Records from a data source
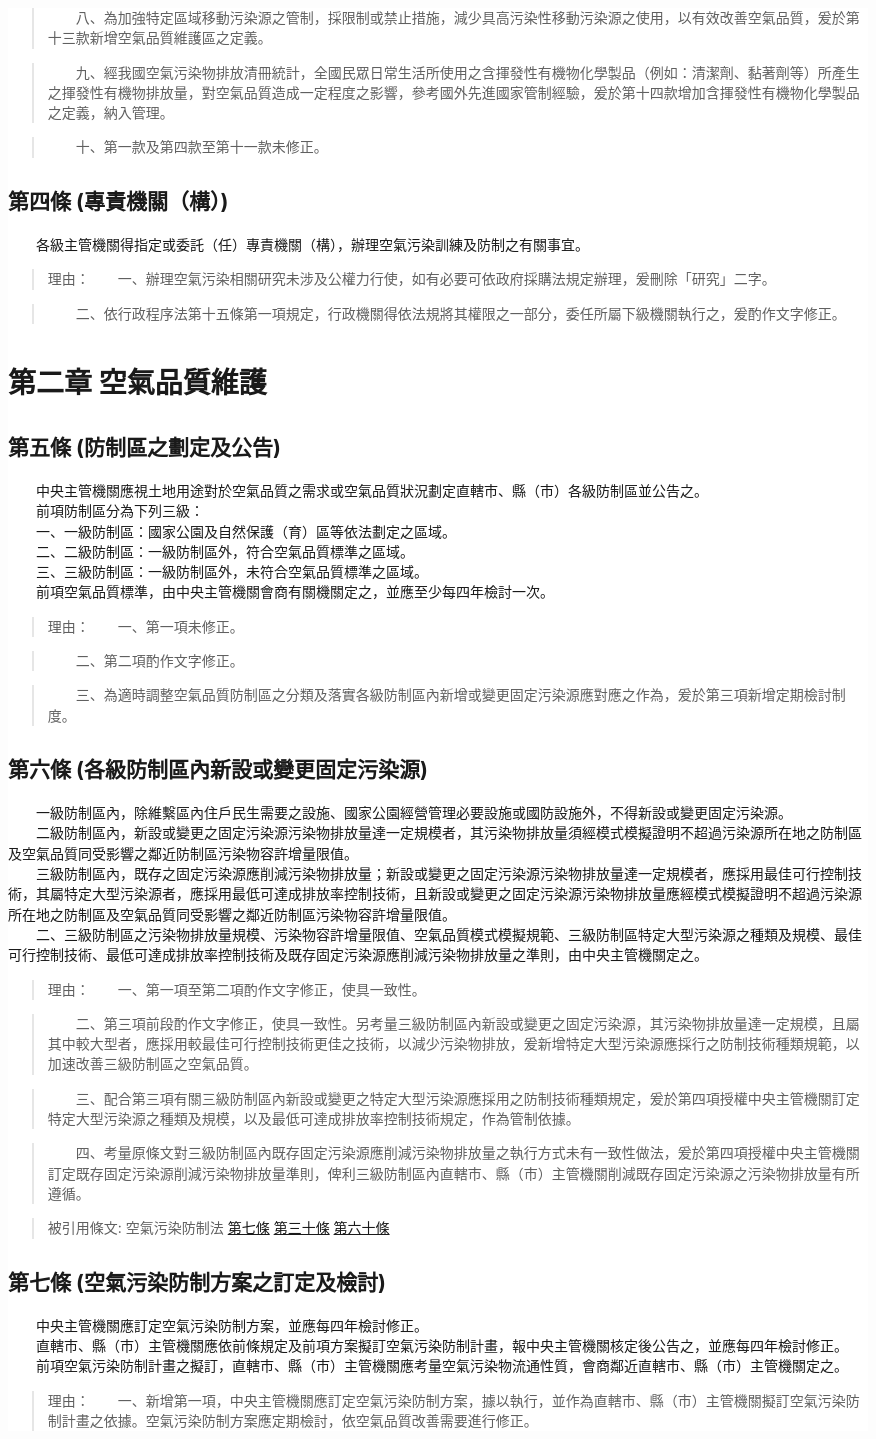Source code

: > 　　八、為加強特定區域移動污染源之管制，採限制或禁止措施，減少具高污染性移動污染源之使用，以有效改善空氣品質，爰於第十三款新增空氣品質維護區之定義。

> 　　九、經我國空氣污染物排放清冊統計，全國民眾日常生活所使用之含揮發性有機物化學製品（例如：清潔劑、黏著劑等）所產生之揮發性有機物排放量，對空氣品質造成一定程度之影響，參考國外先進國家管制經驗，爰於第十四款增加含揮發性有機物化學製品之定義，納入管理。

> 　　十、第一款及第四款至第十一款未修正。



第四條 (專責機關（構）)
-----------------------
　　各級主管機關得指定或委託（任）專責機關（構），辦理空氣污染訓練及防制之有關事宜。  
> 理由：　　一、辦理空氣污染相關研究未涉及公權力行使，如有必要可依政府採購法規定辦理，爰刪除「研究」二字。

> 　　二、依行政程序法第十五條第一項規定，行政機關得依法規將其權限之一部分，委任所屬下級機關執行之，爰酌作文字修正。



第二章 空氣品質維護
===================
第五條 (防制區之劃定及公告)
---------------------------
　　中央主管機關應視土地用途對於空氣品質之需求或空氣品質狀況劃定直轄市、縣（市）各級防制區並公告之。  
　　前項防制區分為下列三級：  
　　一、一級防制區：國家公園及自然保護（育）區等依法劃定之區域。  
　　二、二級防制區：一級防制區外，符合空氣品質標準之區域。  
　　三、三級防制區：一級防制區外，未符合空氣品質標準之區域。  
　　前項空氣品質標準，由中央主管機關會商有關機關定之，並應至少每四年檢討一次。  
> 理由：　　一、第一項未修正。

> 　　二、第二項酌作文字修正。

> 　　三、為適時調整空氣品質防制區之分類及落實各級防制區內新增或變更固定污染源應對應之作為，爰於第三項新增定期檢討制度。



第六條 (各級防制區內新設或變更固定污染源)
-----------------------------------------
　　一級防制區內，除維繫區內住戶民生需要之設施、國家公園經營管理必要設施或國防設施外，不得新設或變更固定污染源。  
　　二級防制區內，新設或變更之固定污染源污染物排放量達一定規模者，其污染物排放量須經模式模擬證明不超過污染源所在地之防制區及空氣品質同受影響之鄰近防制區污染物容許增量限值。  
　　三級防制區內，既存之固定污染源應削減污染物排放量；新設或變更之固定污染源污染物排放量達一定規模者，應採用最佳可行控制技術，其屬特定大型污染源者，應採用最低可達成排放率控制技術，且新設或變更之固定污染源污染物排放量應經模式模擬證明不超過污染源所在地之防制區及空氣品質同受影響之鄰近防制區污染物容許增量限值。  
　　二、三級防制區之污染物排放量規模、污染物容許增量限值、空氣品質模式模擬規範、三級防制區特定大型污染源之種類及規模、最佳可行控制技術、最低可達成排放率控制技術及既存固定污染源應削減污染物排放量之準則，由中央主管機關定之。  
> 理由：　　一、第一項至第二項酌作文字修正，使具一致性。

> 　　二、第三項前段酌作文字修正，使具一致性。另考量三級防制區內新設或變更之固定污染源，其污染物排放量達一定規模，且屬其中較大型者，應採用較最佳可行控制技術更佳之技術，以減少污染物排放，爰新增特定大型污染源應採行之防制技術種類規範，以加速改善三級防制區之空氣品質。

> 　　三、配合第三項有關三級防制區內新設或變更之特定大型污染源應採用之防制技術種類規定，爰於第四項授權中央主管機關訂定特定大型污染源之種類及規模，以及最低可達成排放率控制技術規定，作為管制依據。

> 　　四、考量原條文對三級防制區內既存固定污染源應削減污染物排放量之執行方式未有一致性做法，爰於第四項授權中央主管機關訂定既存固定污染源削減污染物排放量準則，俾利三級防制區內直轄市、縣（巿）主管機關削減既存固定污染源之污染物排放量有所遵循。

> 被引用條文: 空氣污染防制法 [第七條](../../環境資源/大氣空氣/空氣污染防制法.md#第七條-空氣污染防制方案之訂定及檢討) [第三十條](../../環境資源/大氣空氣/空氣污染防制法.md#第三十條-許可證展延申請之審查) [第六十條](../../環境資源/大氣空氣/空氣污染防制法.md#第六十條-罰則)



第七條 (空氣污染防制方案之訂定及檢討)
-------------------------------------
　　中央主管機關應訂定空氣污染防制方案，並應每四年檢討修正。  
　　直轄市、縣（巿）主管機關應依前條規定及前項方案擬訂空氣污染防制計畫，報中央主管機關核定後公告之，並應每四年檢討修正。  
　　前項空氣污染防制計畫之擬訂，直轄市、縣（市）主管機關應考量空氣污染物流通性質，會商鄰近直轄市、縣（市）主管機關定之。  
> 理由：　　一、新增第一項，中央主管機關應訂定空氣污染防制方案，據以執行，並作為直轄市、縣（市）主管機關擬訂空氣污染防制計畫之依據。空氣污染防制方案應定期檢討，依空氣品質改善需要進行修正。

[PROBLEM DETAILS]: Write down only the closing run of lines: the one containing "前項空氣污染防制計畫之擬訂，" and every line after it to the end of the entries, exactly.

[ANSWER TO THIS EXERCISE]:
　　前項空氣污染防制計畫之擬訂，直轄市、縣（市）主管機關應考量空氣污染物流通性質，會商鄰近直轄市、縣（市）主管機關定之。  
> 理由：　　一、新增第一項，中央主管機關應訂定空氣污染防制方案，據以執行，並作為直轄市、縣（市）主管機關擬訂空氣污染防制計畫之依據。空氣污染防制方案應定期檢討，依空氣品質改善需要進行修正。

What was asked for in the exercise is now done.